LANCASTER – A Palmdale man who shot his roommate in the face two years ago is guilty of voluntary manslaughter.
An Antelope Valley jury on Friday found Nicholas Harper not guilty of murder, but guilty of voluntary manslaughter in connection with the death of 21-year-old James McElroy. The jury also found true the allegation that Harper personally used a shotgun to commit the crime.
“To me, it’s not fair… I’m very hurt and I feel cheated,” said McElroy’s mother, Clemmie Graves. “All the evidence showed that it wasn’t a mistake; it wasn’t an accident.”
On the night of Feb. 7, 2012, Graves received a frantic call from her son’s girlfriend and rushed to the Parkwood Patio apartments in the 38000 block of 20th street east in Palmdale. She found her son struggling to breathe with a gunshot wound to the mouth. McElroy died less than an hour later.
That night, authorities detained Harper, McElroy’s best friend of nearly a decade. Harper initially blamed the shooting on “two black guys”, but he later changed his story and claimed McElroy was killed when a shotgun went off as the two were cleaning it.
Harper was charged with murder about a week after the incident.
During the two-week murder trial, which began May 21, neither side disputed that Harper pulled the trigger. The prosecution argued that the shooting was deliberate, while the defense claimed it was accidental.
Prosecutor William S. Chung presented a theory that there was jealous tension between the two best friends, because McElroy had a lot going for him while Harper’s life was in a downward spiral. Harper’s downward spiral hit rock bottom on Feb. 7, 2012, when his girlfriend broke up with him in a series of angry text messages, partly because of McElroy, according to Chung. Minutes after the final text message, Harper shot McElroy, Chung told the jury during closing statements.
“Because of all the background issues going on, the defendant killed James McElroy,” Chung said.
Though Harper had been drinking and smoking marijuana before the shooting, he was clear-minded enough to toss the gun and then lie to detectives, Chung added.
But defense attorney Hung Du maintained that the shooting was a “tragic accident.” He said his client panicked and told a “horrible lie” but confessed soon after. During his closing statement, Du played Harper’s 9-1-1 call for the jury, which was placed right after the shooting.
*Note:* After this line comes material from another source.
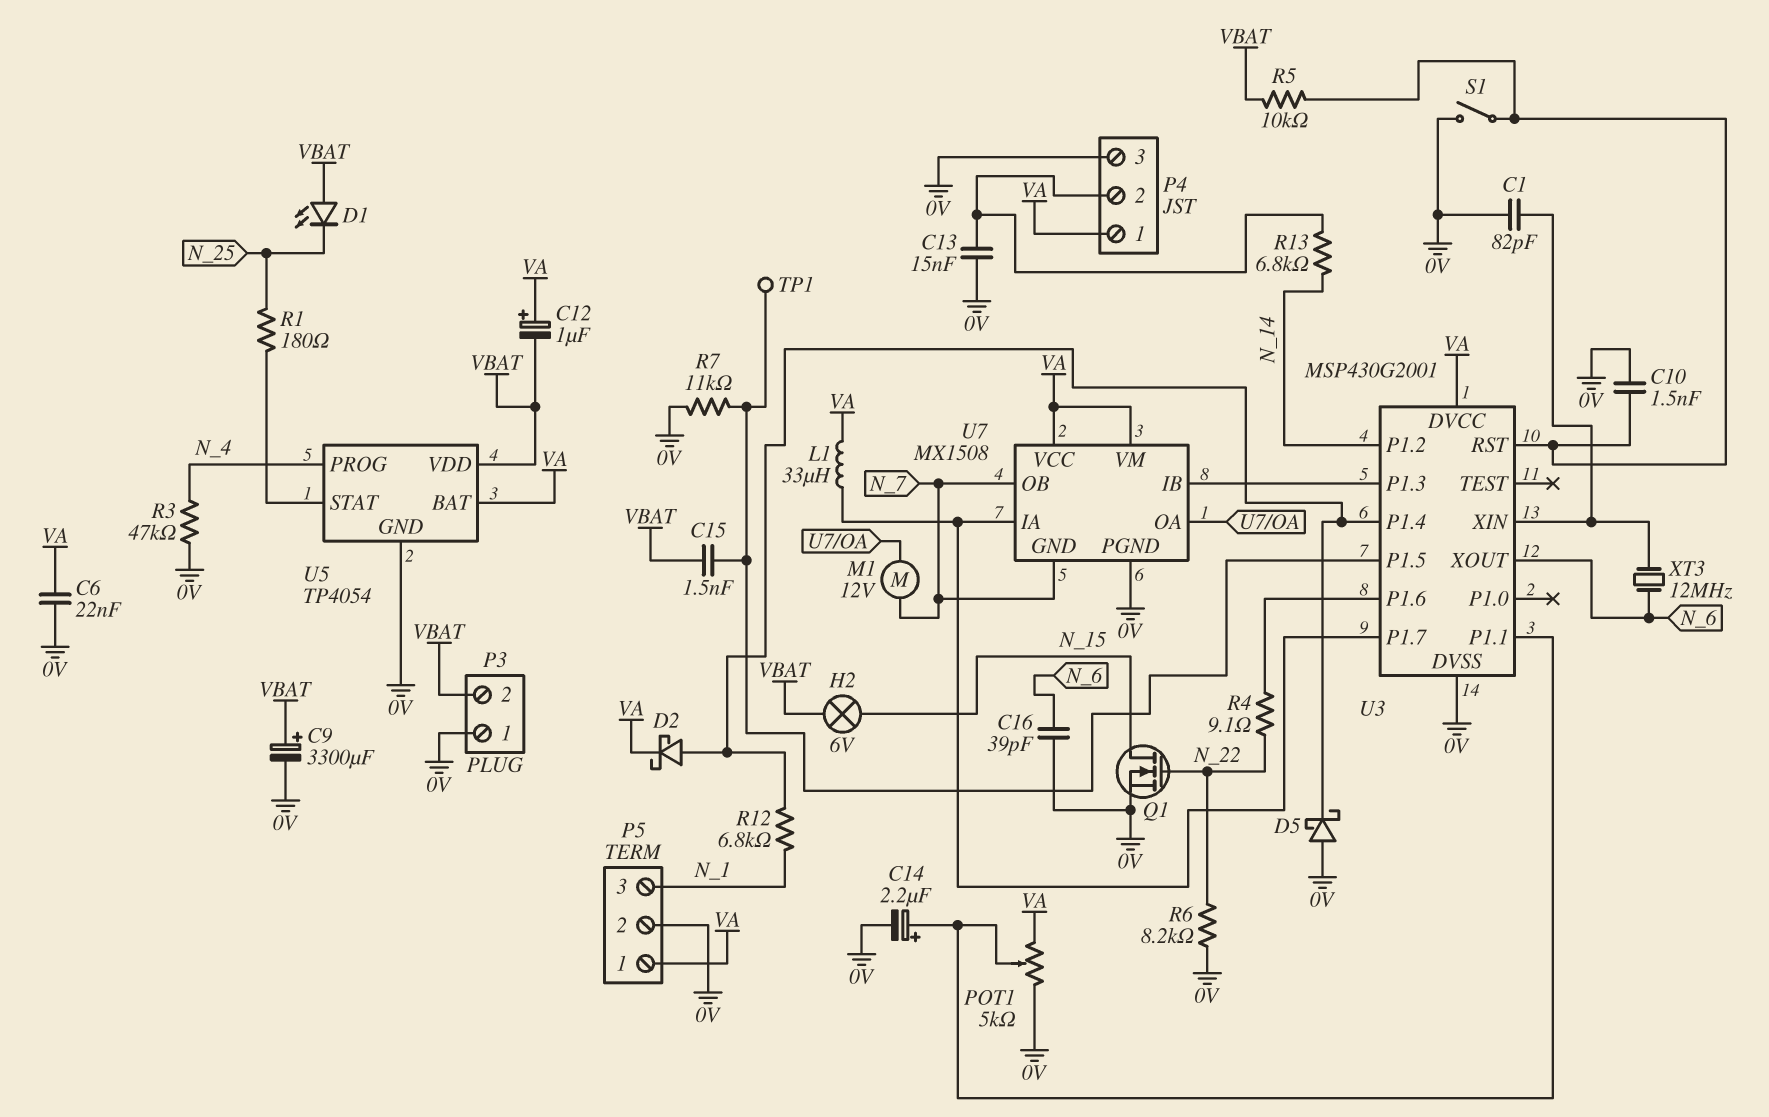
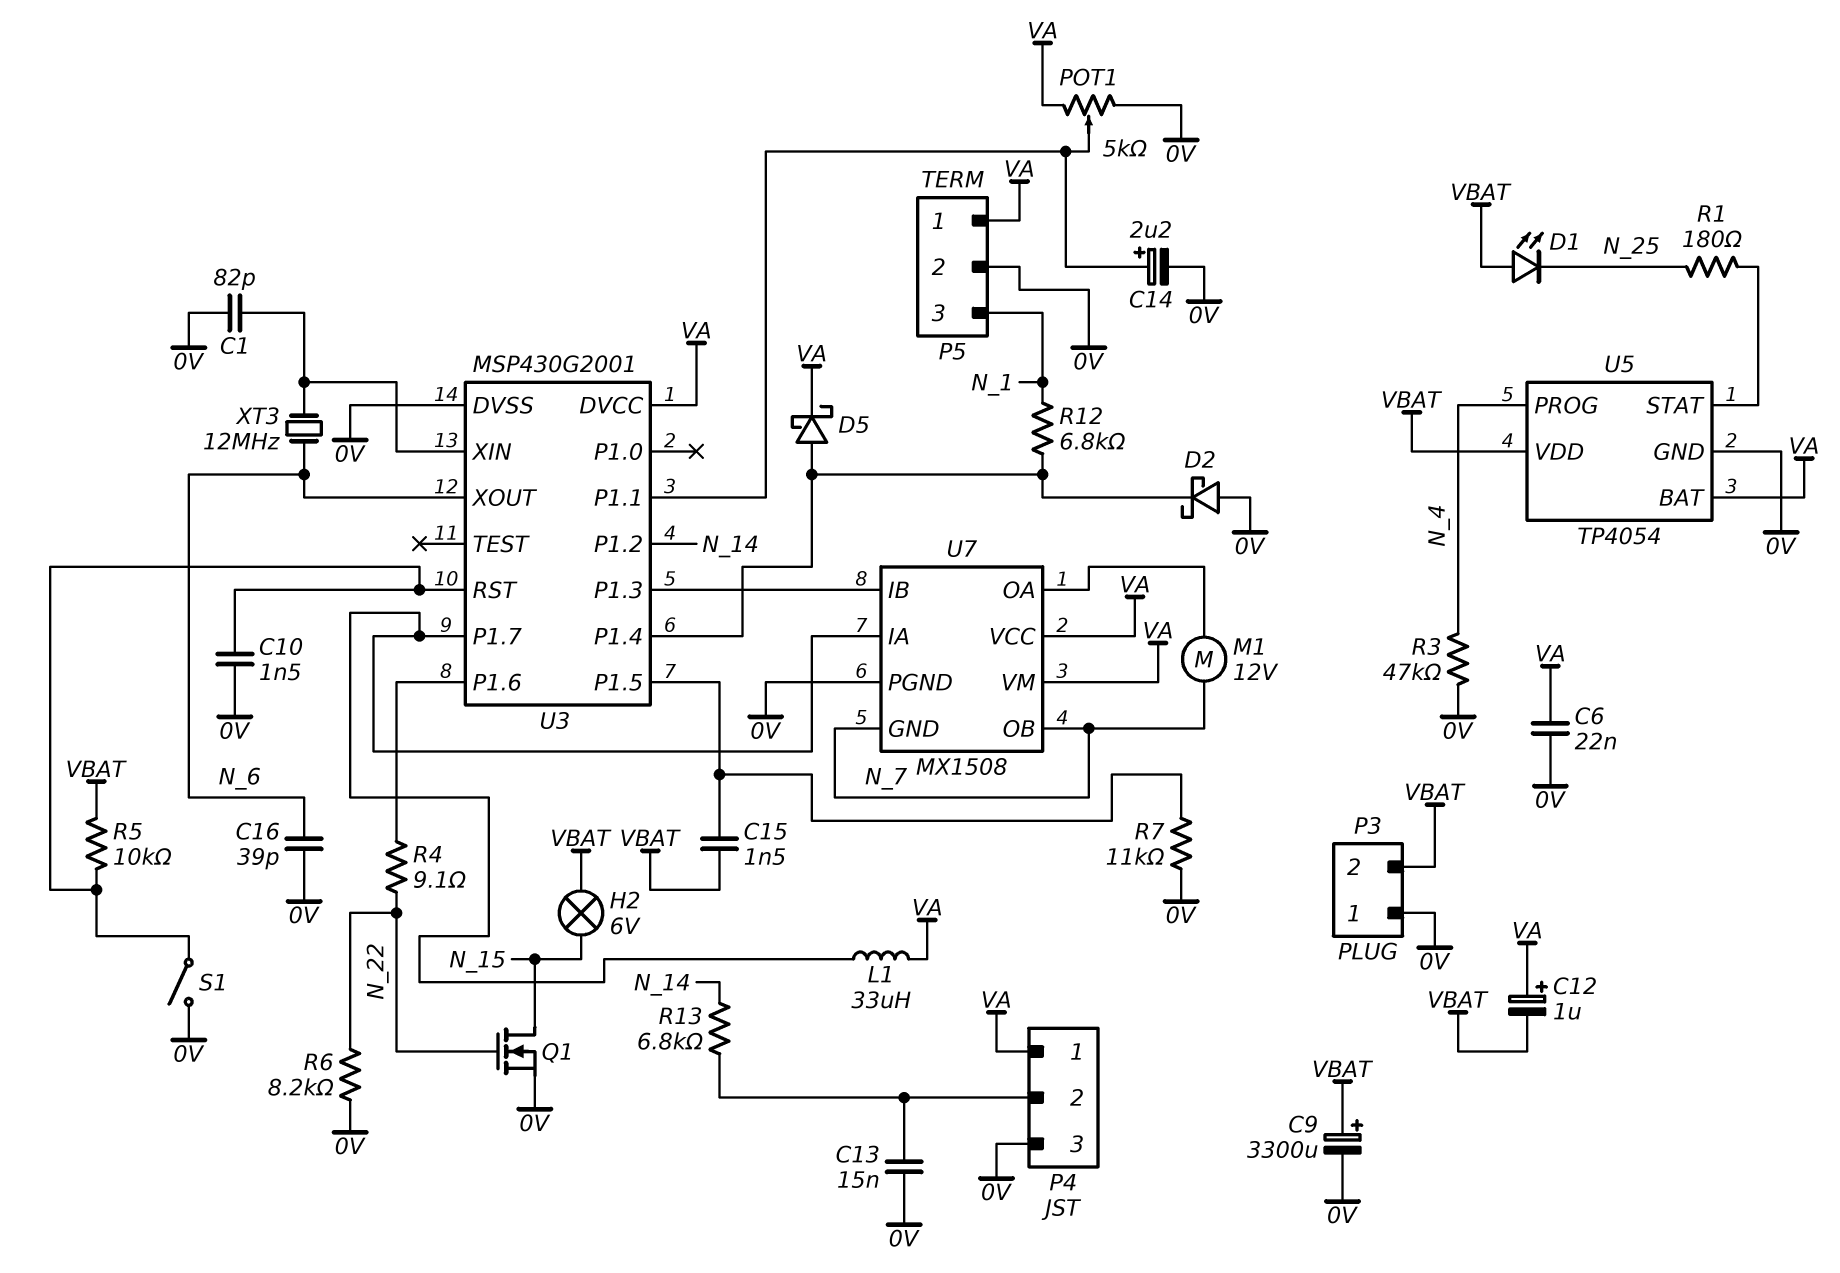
D2: schottky (A U3/P1.4, K VA) -> schottky (A 0V, K U3/P1.4)
D5: schottky (A 0V, K U3/P1.4) -> schottky (A U3/P1.4, K VA)
TP1: test point (U3/P1.5) -> none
Harper was frantic, crying and upset on the call, Du said, and that type of raw emotion was not consistent with a cold-blooded murderer.
“Does it make sense that you’re going to murder someone and then immediately try to help them?” Du asked the jury.
The prosecution argued for a murder conviction, while the defense argued for involuntary manslaughter.
The jury went with voluntary manslaughter after a day of deliberating.
Harper is scheduled to be sentenced July 3. He faces a maximum penalty of 21 years in state prison.
“Hopefully he will get the max that he deserves,” Graves said. “I’m hoping that [the judge] at least gives us that much justice.”